Your company needs a brand that catches the customer's eye, makes them smile, assures them of your expertise, and inspires them to call or shop. Your brand should also move the team; bringing people with similar values and motivations together to provide the quality goods or services of your company. If your original brand doesn't pack a punch, use your knowledge of your audience today to design a new brand that they'll love. Confer with your team, take surveys, and work with talented artists for a brand that will make waves in your industry.
Stories are a powerful part of branding today. From your founding history to your Instagram feed, stories give your customer audience an illustrated reason to love your brand. If your first-brand story wasn't moving the audience, that's okay. Tell it a different way or even build a new brand-mythos around your newly redesigned brand. Not all stories are compelling the first time we try to tell them. Any experienced storyteller will share that it's all in the way you tell the story. Whether you are creating a unique and fictional brand story or telling the story of your founding, you can always rebuild both the story and the way you tell it to better speak to your audience.

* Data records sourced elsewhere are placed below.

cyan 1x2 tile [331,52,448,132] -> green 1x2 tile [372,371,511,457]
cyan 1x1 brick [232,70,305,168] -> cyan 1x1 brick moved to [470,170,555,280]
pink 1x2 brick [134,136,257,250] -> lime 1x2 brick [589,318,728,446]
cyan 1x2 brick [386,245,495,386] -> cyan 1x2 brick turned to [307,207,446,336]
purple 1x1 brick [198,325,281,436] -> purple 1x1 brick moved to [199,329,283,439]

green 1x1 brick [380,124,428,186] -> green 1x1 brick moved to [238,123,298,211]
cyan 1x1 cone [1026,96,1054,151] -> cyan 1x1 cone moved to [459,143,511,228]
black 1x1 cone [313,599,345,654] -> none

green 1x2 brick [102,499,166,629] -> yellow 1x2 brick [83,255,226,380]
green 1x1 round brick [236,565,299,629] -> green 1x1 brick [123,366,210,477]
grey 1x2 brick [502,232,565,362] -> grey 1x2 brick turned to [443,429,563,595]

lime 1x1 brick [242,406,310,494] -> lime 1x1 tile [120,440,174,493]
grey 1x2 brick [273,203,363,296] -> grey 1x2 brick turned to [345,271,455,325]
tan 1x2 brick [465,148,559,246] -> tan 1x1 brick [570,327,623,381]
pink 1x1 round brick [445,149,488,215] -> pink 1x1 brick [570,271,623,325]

If your founding story didn't make a splash, tell it a different way. Use different details, leave out some parts, or spotlight the more interesting parts of the story. For example, you could re-focus on the founders' inspirations as children and young people, then lead directly into the difference you've made in the first year of business. This is your founding story but with details your audience may prefer.
If you have a fictional/personified brand story, you can write it any way you please. Follow the adventures of a curious mouse or knightly robot as your brand story. Create your brand personality in a way that your audience will enjoy and remember.
New companies like yours can also tell your brand story as aspirations; talk about what you plan to do and the difference you plan to make. Talk about your initiatives and the dreams of individual team members. Your audience will feel closer to you and join your company's growth arc.
Yes, absolutely! Rebranding happens all the time. Big business giants rebrand from time to time, and startups often need to rebrand (sometimes more than once!) to find the right fit with both their audience and their team. As your company grows and the industry adapts to influences over time, your brand will develop as well.
If you think of your brand as the style of clothes and mannerisms of your company, it's easier to tackle rebranding. When styles change, when your audience changes, and when your company grows or develops new services, the brand is likely to change as well. Sometimes those changes are little, and sometimes the right answer is to completely rebuild your brand and even your brand story.
Ready to rebuild your brand story to inspire your audience and reflect your brand's true personality? Take some time to reflect on the elements of your company that make up your brand identity. Your team's shared values and company culture, the service you provide clients, and the total personality of your brand all play a role and can all develop rapidly in your first year of business.